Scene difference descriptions

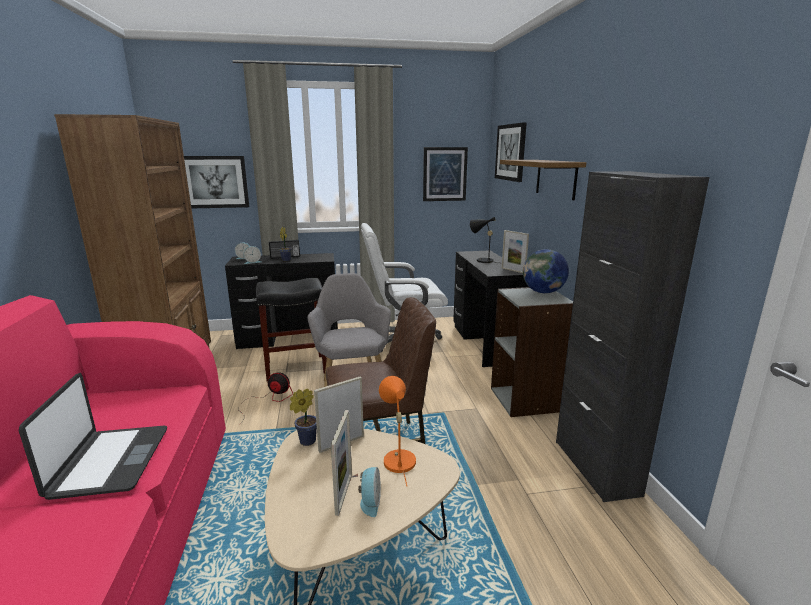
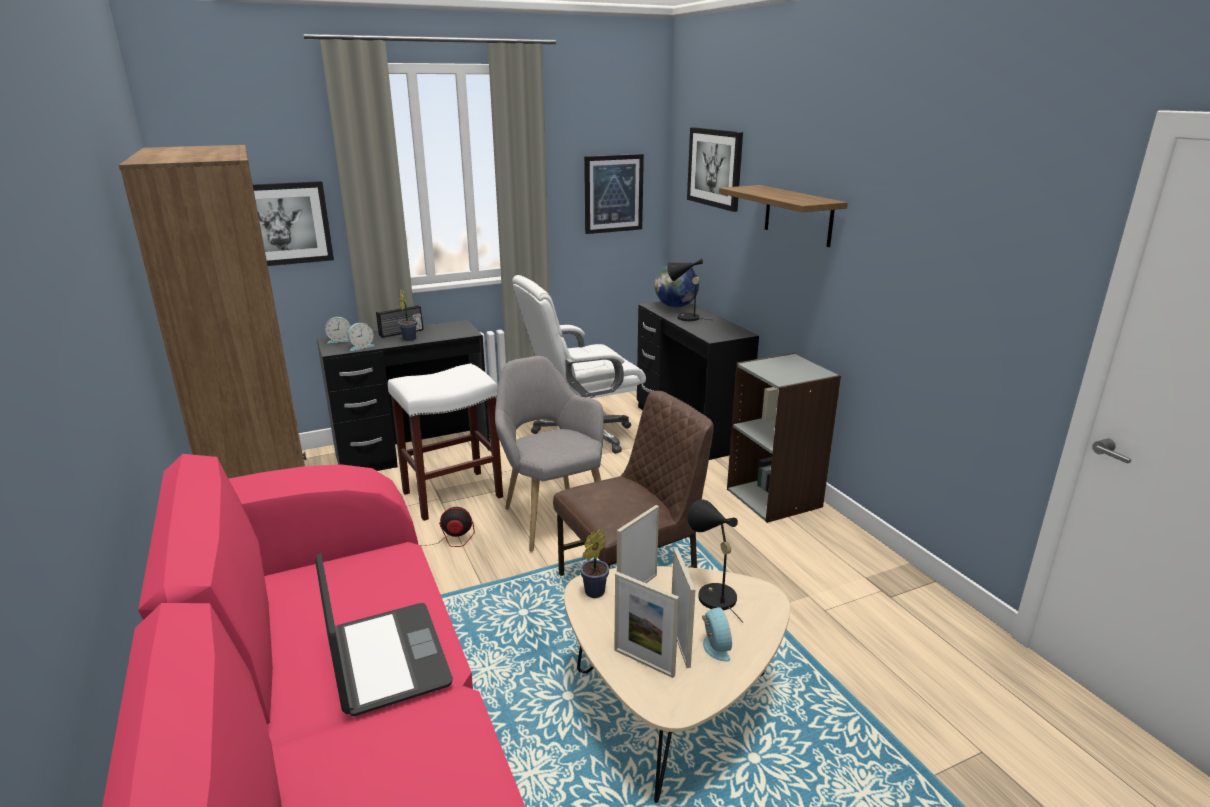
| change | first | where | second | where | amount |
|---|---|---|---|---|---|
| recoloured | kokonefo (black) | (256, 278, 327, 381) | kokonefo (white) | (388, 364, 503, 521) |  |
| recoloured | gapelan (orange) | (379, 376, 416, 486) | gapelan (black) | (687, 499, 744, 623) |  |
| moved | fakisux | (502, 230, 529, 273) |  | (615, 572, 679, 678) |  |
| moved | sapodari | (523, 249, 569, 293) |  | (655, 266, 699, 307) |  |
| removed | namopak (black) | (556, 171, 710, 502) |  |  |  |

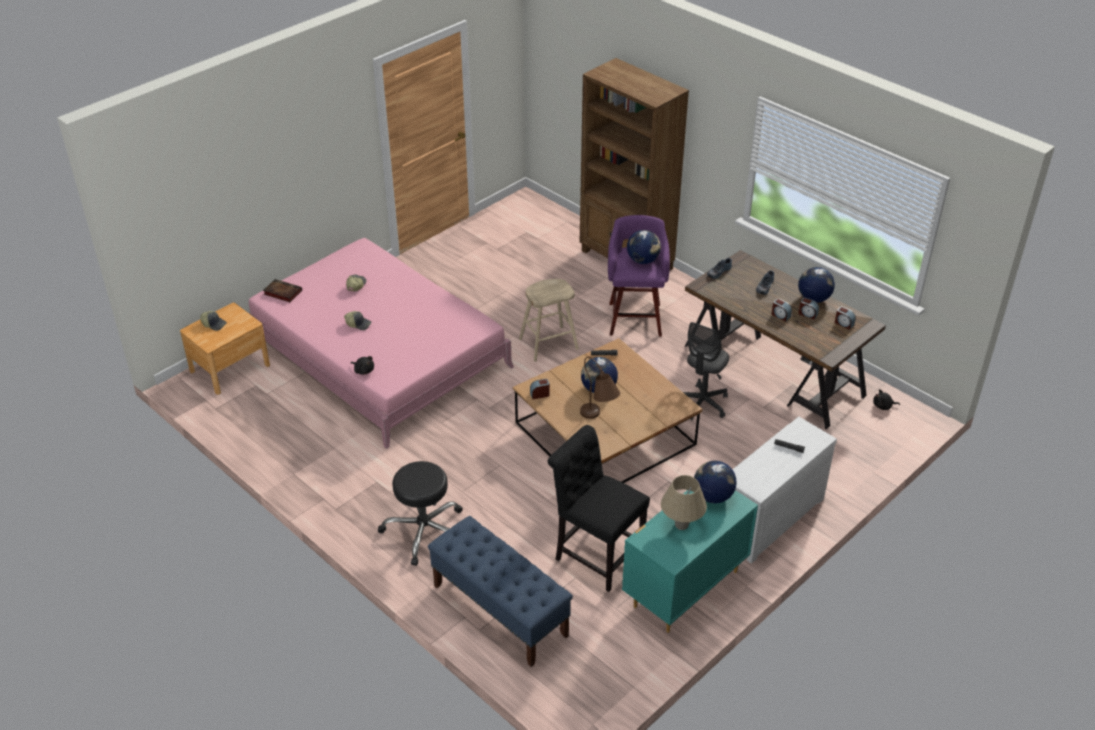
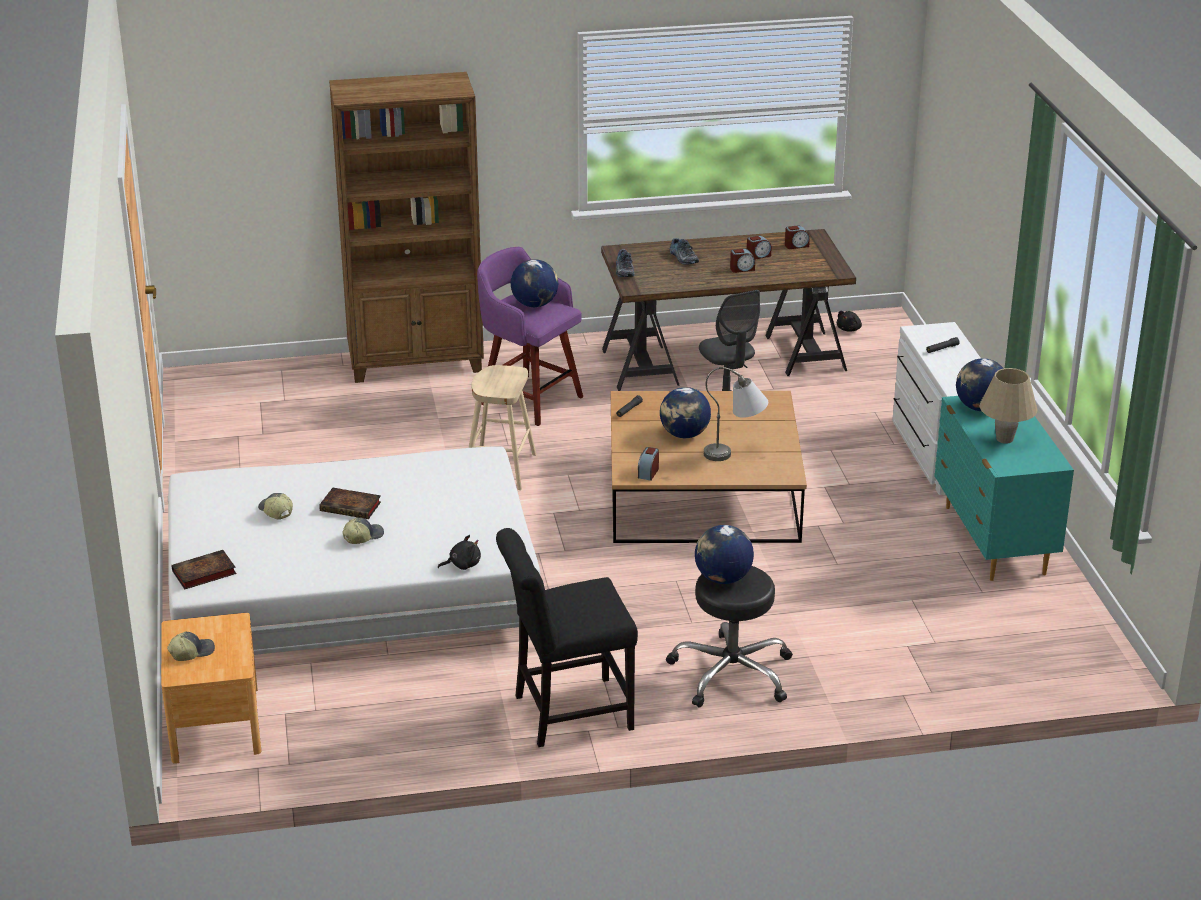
| change | first | where | second | where | amount |
|---|---|---|---|---|---|
| recoloured | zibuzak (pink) | (249, 238, 514, 449) | zibuzak (white) | (168, 446, 540, 655) |  |
| removed | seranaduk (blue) | (428, 516, 573, 667) |  |  |  |
| moved | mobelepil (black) | (547, 425, 650, 592) |  | (496, 528, 638, 747) |  |
| recoloured | gapelan (brown) | (580, 357, 620, 419) | gapelan (grey) | (704, 367, 768, 461) |  |
| moved | sapodari | (798, 267, 835, 303) |  | (695, 525, 754, 584) |  |
| added |  |  | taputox | (319, 488, 381, 519) |  |

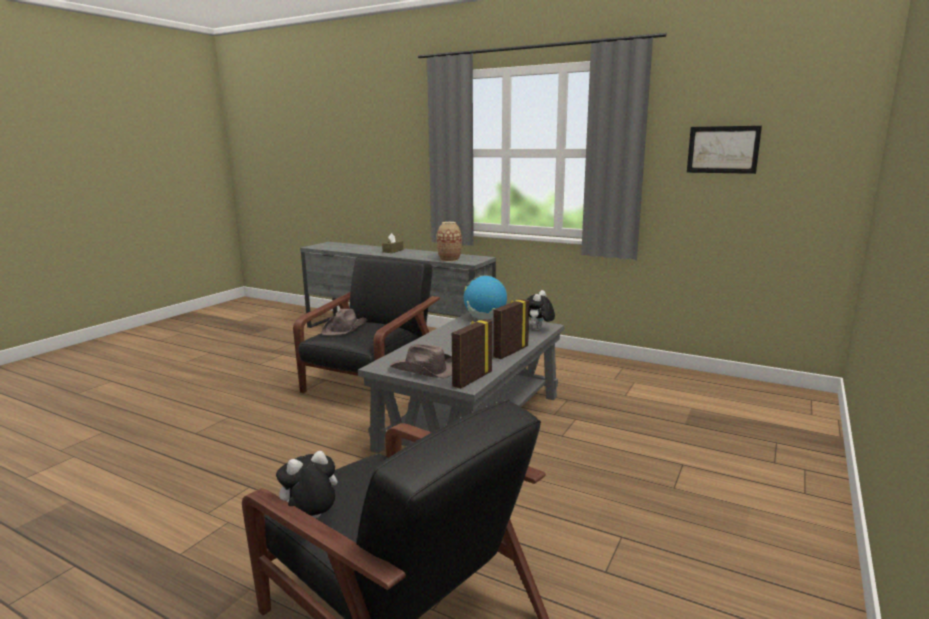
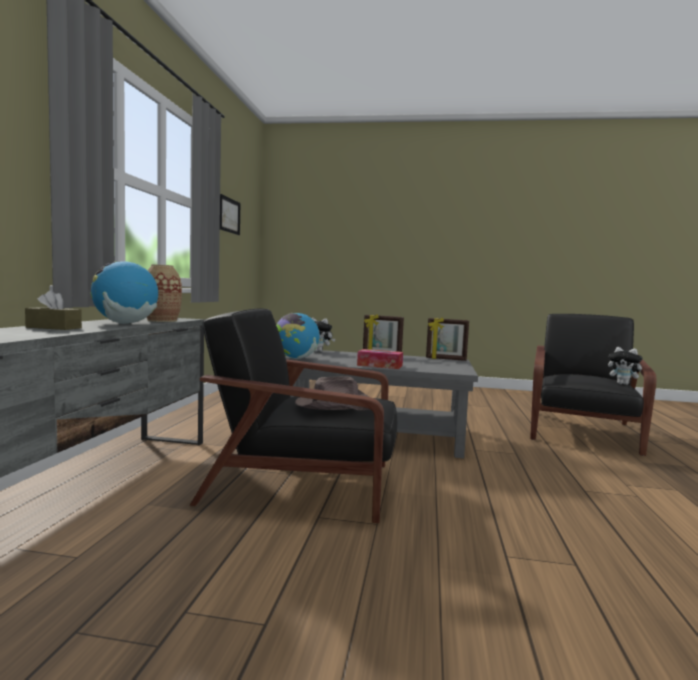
| change | first | where | second | where | amount |
|---|---|---|---|---|---|
| removed |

### Work instruction:
Produce the lines from the first line of the entries through the line that contains "249, 569, 293)", exactly, leaving the pictures behind.

### Reply to the task:
| change | first | where | second | where | amount |
|---|---|---|---|---|---|
| recoloured | kokonefo (black) | (256, 278, 327, 381) | kokonefo (white) | (388, 364, 503, 521) |  |
| recoloured | gapelan (orange) | (379, 376, 416, 486) | gapelan (black) | (687, 499, 744, 623) |  |
| moved | fakisux | (502, 230, 529, 273) |  | (615, 572, 679, 678) |  |
| moved | sapodari | (523, 249, 569, 293) |  | (655, 266, 699, 307) |  |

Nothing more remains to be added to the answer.